Par Me Félix-Antoine T. DoyonL’art. 34 de la Loi sur l’immigration et la protection des réfugiés prévoit ce qui suit :
Sécurité
34. (1) Emporte interdiction de territoire pour raison de sécurité les faits suivants:
a) être l’auteur d’actes d’espionnage ou se livrer à la subversion contre toute institution démocratique, au sens où cette expression s’entend au Canada; b) être l’instigateur ou l’auteur d’actes visant au renversement d’un gouvernement par la force; c) se livrer au terrorisme; d) constituer un danger pour la sécurité du Canada; e) être l’auteur de tout acte de violence susceptible de mettre en danger la vie ou la sécurité d’autrui au Canada; f) être membre d’une organisation dont il y a des motifs raisonnables de croire qu’elle est, a été ou sera l’auteur d’un acte visé aux alinéas a), b) ou c).
Note marginale : Exception
(2) Ces faits n’emportent pas interdiction de territoire pour le résident permanent ou l’étranger qui convainc le ministre que sa présence au Canada ne serait nullement préjudiciable à l’intérêt national.
La Cour suprême dans Agraira c. Canada (Sécurité publique et Protection civile), 2013 CSC 36, devait se poser la question, entres autres, à savoir qu’elle était la signification de l’expression « intérêt national ».
Voici le résumé pertinent :
En prenant sa décision, le ministre n’a pas défini expressément l’expression « intérêt national ». Bien que notre Cour ne soit pas en mesure de déterminer de manière définitive le raisonnement qu’a effectivement tenu le ministre, elle peut examiner l’interprétation que le ministre semble avoir donnée de l’expression « intérêt national », à partir de sa « décision expresse motivée » et du chapitre 10 du guide opérationnel Traitement des demandes au Canada : « Refus des cas de sécurité nationale / Traitement des demandes en vertu de l’intérêt national » de CIC (le « guide opérationnel »), qui régissent la portée et le contexte de ces motifs, ainsi que la question de savoir si cette interprétation implicite, et la décision du ministre dans son ensemble, étaient raisonnables. Si le ministre avait défini expressément l’expression « intérêt national » à l’appui de sa décision sur le fond, sa définition aurait porté principalement sur la sécurité nationale et la sécurité publique, sans écarter les autres considérations importantes énoncées dans le guide opérationnel ou toutes autres considérations analogues. Le guide opérationnel ne constituait pas un code définitif et rigide. Il contenait plutôt un ensemble de facteurs, apparemment pertinents et raisonnables, relatifs à l’examen des demandes de dispense ministérielle. Le ministre n’était pas tenu de l’appliquer d’une manière rigide, mais il guidait l’exercice de son pouvoir discrétionnaire et l’aidait à élaborer un processus administratif juste applicable à ces demandes.

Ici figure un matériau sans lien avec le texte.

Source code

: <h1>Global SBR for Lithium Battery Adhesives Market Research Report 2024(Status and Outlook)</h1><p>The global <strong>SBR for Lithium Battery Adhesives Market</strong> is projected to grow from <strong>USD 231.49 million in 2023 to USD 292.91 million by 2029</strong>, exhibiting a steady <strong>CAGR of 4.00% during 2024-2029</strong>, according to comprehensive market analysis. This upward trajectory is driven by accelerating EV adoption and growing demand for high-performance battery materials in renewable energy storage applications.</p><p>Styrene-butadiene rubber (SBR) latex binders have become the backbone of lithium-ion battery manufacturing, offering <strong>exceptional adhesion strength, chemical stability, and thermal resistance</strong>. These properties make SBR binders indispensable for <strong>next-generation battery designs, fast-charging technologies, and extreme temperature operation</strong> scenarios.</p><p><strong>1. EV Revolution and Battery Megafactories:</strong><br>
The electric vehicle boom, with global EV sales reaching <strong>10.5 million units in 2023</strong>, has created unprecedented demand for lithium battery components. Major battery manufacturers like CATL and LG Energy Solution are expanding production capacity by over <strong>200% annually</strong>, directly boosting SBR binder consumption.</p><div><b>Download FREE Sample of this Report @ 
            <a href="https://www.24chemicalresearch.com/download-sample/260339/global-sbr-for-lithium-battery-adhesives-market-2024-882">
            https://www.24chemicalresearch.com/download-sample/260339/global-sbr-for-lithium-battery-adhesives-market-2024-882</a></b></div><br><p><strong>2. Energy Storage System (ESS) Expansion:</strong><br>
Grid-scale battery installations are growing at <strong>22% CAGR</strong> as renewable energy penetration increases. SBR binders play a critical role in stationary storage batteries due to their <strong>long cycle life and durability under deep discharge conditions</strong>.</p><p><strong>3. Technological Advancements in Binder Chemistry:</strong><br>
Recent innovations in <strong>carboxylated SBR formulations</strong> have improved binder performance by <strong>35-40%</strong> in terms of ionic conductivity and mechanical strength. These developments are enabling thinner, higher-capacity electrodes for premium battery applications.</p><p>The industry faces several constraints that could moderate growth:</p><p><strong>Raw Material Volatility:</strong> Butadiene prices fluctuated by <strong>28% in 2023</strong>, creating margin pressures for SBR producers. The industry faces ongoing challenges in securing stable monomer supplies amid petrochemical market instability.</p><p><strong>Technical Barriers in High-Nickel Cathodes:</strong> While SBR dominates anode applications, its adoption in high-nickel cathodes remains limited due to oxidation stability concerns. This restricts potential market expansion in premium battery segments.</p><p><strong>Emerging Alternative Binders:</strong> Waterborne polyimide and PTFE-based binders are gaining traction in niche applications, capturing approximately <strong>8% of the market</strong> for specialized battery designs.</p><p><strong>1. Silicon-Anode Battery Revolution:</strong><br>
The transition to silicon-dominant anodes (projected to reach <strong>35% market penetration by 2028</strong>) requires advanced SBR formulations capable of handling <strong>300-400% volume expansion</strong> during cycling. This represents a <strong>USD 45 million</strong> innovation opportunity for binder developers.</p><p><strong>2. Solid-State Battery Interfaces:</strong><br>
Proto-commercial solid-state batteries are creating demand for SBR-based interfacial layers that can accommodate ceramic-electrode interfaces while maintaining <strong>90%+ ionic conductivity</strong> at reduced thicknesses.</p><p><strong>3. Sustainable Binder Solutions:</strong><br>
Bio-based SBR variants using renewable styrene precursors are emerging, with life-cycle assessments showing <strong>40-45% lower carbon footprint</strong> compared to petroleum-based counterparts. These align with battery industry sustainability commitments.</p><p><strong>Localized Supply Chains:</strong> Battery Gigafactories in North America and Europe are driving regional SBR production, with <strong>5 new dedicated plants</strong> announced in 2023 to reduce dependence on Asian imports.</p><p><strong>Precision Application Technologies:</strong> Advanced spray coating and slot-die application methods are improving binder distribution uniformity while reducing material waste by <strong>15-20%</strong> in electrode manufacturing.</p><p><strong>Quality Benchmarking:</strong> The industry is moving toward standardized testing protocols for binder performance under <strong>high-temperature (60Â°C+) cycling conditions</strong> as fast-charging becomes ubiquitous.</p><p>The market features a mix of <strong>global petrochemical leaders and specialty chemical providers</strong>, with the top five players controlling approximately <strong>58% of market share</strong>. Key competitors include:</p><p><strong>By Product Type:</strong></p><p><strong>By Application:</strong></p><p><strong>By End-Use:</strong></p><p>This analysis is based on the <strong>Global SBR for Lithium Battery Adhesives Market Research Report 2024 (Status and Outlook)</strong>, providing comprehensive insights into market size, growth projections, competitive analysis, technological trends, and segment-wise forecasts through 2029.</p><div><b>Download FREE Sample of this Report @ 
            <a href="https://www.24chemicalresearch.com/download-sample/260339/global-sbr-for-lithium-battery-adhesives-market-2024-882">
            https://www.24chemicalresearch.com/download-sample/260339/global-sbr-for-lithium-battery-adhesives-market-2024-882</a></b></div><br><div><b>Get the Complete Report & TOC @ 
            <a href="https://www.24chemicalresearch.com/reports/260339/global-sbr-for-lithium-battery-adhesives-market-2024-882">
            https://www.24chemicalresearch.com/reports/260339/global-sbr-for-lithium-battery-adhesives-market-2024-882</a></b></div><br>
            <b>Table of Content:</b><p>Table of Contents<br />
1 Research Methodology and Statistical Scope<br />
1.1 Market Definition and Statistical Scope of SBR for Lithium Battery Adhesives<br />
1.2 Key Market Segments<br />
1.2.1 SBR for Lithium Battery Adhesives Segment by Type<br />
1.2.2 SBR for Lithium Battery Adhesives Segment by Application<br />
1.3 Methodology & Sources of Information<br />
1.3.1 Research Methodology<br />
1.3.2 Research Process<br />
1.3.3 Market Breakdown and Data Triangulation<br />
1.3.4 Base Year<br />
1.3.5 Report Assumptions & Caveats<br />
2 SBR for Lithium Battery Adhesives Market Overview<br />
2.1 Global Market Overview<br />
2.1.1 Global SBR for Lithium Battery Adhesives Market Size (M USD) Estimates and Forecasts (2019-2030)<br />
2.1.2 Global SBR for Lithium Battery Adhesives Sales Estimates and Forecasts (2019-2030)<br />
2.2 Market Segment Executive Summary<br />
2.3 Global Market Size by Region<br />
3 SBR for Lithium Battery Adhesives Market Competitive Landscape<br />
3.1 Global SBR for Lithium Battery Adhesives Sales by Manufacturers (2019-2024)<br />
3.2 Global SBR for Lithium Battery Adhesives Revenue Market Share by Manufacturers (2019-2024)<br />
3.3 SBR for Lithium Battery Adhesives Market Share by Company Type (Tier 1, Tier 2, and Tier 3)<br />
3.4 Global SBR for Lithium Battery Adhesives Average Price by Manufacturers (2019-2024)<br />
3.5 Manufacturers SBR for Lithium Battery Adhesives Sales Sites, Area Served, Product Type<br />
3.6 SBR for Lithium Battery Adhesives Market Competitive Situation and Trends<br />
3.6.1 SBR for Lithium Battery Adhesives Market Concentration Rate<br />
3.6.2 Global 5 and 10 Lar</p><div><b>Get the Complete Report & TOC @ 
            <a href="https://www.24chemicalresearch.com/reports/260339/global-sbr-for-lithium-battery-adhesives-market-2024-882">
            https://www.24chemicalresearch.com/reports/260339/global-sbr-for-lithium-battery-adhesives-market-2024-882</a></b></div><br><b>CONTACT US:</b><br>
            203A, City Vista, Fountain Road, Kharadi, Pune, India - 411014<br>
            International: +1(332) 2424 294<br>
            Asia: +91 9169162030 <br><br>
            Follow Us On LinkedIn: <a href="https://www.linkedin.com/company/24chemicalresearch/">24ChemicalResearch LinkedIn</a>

Il convient de faire preuve de retenue à l’égard de cette interprétation implicite que le ministre a donnée de l’expression « intérêt national ». Le ministre a donnée une interprétation raisonnable de l’expression « intérêt national ». Le sens ordinaire de la disposition milite en faveur d’une interprétation plus large de l’expression « intérêt national » que celle qui limiterait la portée de cette expression à la protection de la sécurité publique et de la sécurité nationale. Le libellé de la loi, l’historique législatif de la disposition, son objectif et son contexte sont conformes à l’interprétation implicite que le ministre donne de cette expression. L’article 34 vise à protéger le Canada, mais dans la perspective du caractère démocratique du Canada, une nation qui entend protéger les valeurs fondamentales de sa Charte et de son histoire de démocratie parlementaire. L’art. 34 ne devrait pas devenir une formule de rechange à l’examen pour des raisons d’ordre humanitaire; toutefois, il n’exclut pas nécessairement la prise en compte de facteurs personnels qui peuvent être pertinents dans le cadre de ce type particulier d’examen. Une analyse fondée sur les principes d’interprétation législative révèle qu’un large éventail de facteurs peuvent être pertinents à l’égard de la détermination de ce que l’« intérêt national » peut comporter pour les besoins du par. 34(2) de la LIPR.